(ASSIGNMENT): Reproduce the records word for word, leaving out any pictures they hold.

[Stored data]
»»

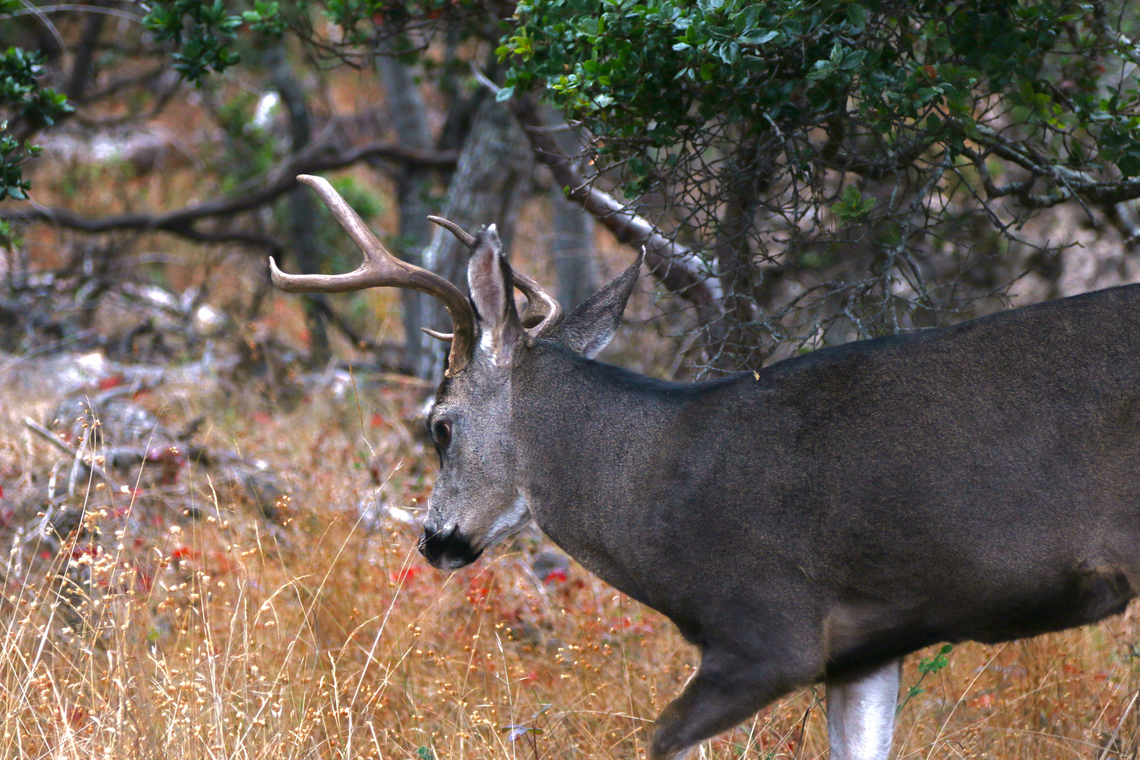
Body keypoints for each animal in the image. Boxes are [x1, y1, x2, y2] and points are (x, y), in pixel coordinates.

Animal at [270, 174, 1140, 760]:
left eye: (440, 427)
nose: (433, 540)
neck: (657, 481)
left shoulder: (767, 627)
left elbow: (661, 742)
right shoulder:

««

(TASK SOLUTION):
Body keypoints for each animal in the image. Boxes are [x1, y1, x2, y2] and points are (x, y), in pixel coordinates.

Animal at [270, 174, 1140, 760]:
left eye: (440, 427)
nose: (433, 540)
neck: (657, 481)
left shoulder: (767, 627)
left elbow: (661, 742)
right shoulder:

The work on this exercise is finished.